US TV show host recounts newborn son’s heart surgery

AP, LOS ANGELES

A tearful Jimmy Kimmel turned his TV show’s monologue into an emotional recounting of his newborn son’s open-heart surgery — and a plea that all US families get the live-saving medical care they need.

“It was a scary story and before I go into it, I want you to know it has a happy ending,” Kimmel assured ABC’s Jimmy Kimmel Live studio audience on Monday as he detailed how his son’s routine birth last week suddenly turned frightening.

Several hours after his wife, Molly, gave birth on April 21 to William John, a “very attentive” nurse at Cedars-Sinai Medical Center alerted the couple and doctors to the baby’s purplish color and an apparent heart murmur, the host said.

The baby’s lack of oxygen was either due to a lung problem or, worst-case scenario, heart disease, and it was determined to be the latter, Kimmel said.

“It’s a very terrifying thing,” he said.

He was surrounded at the hospital by very worried-looking people, “kind of like right now,” he told the audience, one of the jokes he managed despite choking up and having to pause at times.

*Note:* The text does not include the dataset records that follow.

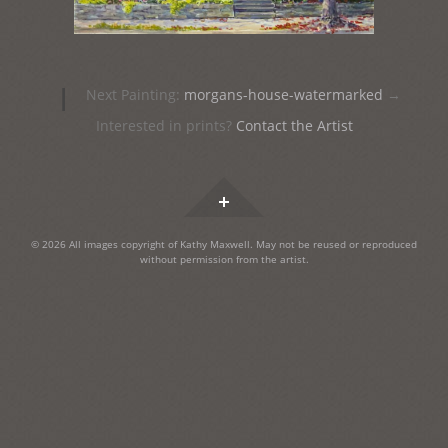
Post
|
Next Painting:
morgans-house-watermarked
→
navigation
Interested in prints?
Contact the Artist
Widgets
© 2026 All images copyright of Kathy Maxwell. May not be reused or reproduced
without permission from the artist.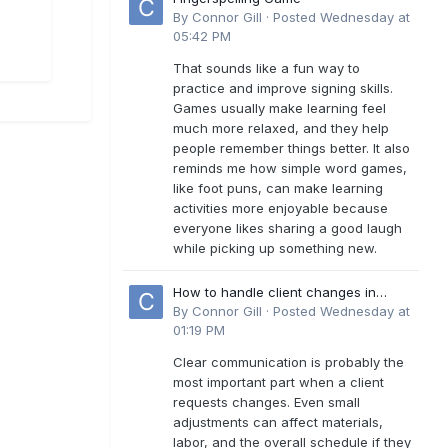
By
Connor Gill
·
Posted
Wednesday at
05:42 PM
That sounds like a fun way to
practice and improve signing skills.
Games usually make learning feel
much more relaxed, and they help
people remember things better. It also
reminds me how simple word games,
like foot puns, can make learning
activities more enjoyable because
everyone likes sharing a good laugh
while picking up something new.
How to handle client changes in
residential estimates?
By
Connor Gill
·
Posted
Wednesday at
01:19 PM
Clear communication is probably the
most important part when a client
requests changes. Even small
adjustments can affect materials,
labor, and the overall schedule if they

A sonogram showed his son was born with holes in the wall separating the right and left sides of the heart and a blocked pulmonary valve, Kimmel said.

The baby, nicknamed Billy, was taken by ambulance to Children’s Hospital of Los Angeles to undergo surgery to open the valve.

“The longest three hours of my life,” Kimmel said

Billy is to have another open-heart surgery within six months to repair the openings and then a third procedure when he is a young teenager, but he came home six days after the surgery and is “doing great,” Kimmel said.

He thanked by name the nurses, doctors and staff at the two hospitals, along with his colleagues and friends

He criticized US President Donald Trump’s proposed cuts to the National Institutes of Health and praised Congress for instead calling for increased funding.

“If your baby is going to die and it doesn’t have to, it shouldn’t matter how much money you make... Whether you’re a Republican or a Democrat or something else, we all agree on that,” he said.

Washington politicians meeting on healthcare need to “understand that very clearly,” he said.